“Hold your horses when you are coming to judge people. You don’t necessarily know what someone’s true value is.” – Alain de Botton
Alain de Botton is one of the founders of School of Life and his TED Talk from 2009 addresses a kinder, gentler philosophy of success. He encourages people to ask and probe, and challenge the notion of what success means within our western cultures. I greatly appreciate the fact that he points out that you can’t be successful at everything and that you cannot have it all. The belief that you can, will only leave you feeling empty and unsuccessful in the long run.
We need to stop gobbling up what we are fed from media and advertisements. We need to understand that one person’s definition of success, can vary greatly from their friend or neighbor’s definition. As de Botton points out, “Our ideas of what it means to live successfully are not our own. They’re sucked in from other people…we should not give up on our ideas of success, but instead make sure they are our own. Focus in on our ideas and make sure we own them.”
This is why one of my questions on my podcast questionnaire is, “What is your definition of success?” You will notice that not ONE person has defined it in the same way as another. They are all uniquely different. So, we need to let people make up their own mind about what it means to be successful, and stop placing the same standards on everyone.
All of this brings to mind the recent news story of Adriana Almanza responding to Donald Trump’s comments about Mexican immigrants. She posted a Facebook message about her Mexican father on Father’s Day in response to Trump’s implication that Mexicans who come to the U.S. were dangerous, bringing crime and drugs. Almanza wrote:
Dear Mr. Donald Trump…I’d like to take a minute to introduce you to my father, Raul Almanza. As you so eloquently put it, he is one of the many that Mexico ‘sends’ to this country…It is no secret that he came here undocumented, unauthorized, or ‘illegal’ as you call it. He worked his ass off in the fields…traveling from state to state to find work. He helped provide for his parents and 9 siblings back home…Raul doesn’t have what you call a ‘formal education.’ He left high school early on to work and contribute to the household financially…he instilled in me the importance of education and a degree, even though he didn’t have one. My dad has worked 5-6 days a week since I was a child and I’ve never heard him complain about it one time. He doesn’t drink. He doesn’t use drugs. He is certainly not a criminal, rapist, or drug trafficker, as your speech suggested…Mr. Trump, in your speech, you claimed that Mexico doesn’t send the U.S. their best. But I beg to differ. If my dad is any representation of the type of people Mexico ‘sends,’ there is no doubt in my mind this country is getting the best. The problem is that you and I have a different definition of ‘the best.’…I sit here now with a Masters degree and a rewarding career. You know what that means? Absolutely nothing. My entire life the only thing I ever wanted was to make my dad proud. I wanted to be sure he knew that his sacrifices would never be taken for granted. We are not rich in wealth, sir. But we are rich in what matters.. knowledge, culture, & faith. We come from humble beginnings and every year we are reminded of that when we travel to Mexico to visit our beautiful family. To us, THAT is what matters. The best, to me, are those that work hard and still remain humble. That is exactly what my father embodies…

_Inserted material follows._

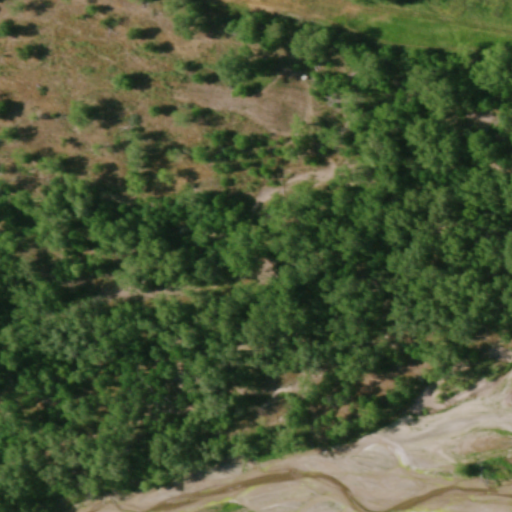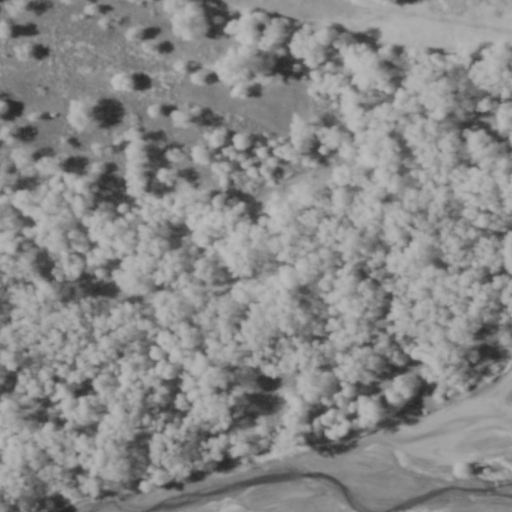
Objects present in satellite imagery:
river: (396, 499)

Our default definition of success in this country is one that leans toward Donald Trump over Raul Almanza – you make a lot of money, have a lot of material items then you are successful. Yet, I don’t see Trump as successful due to his bigoted remarks that are so often filled with hate. That is not success to me. Raul Almanza has the love, admiration and support of his daughter, and he has clearly loved and supported her. Isn’t that a greater success than millions of dollars?
Maybe you agree, maybe you don’t, but let’s take Alain de Botton’s advice and define success for ourselves…yes?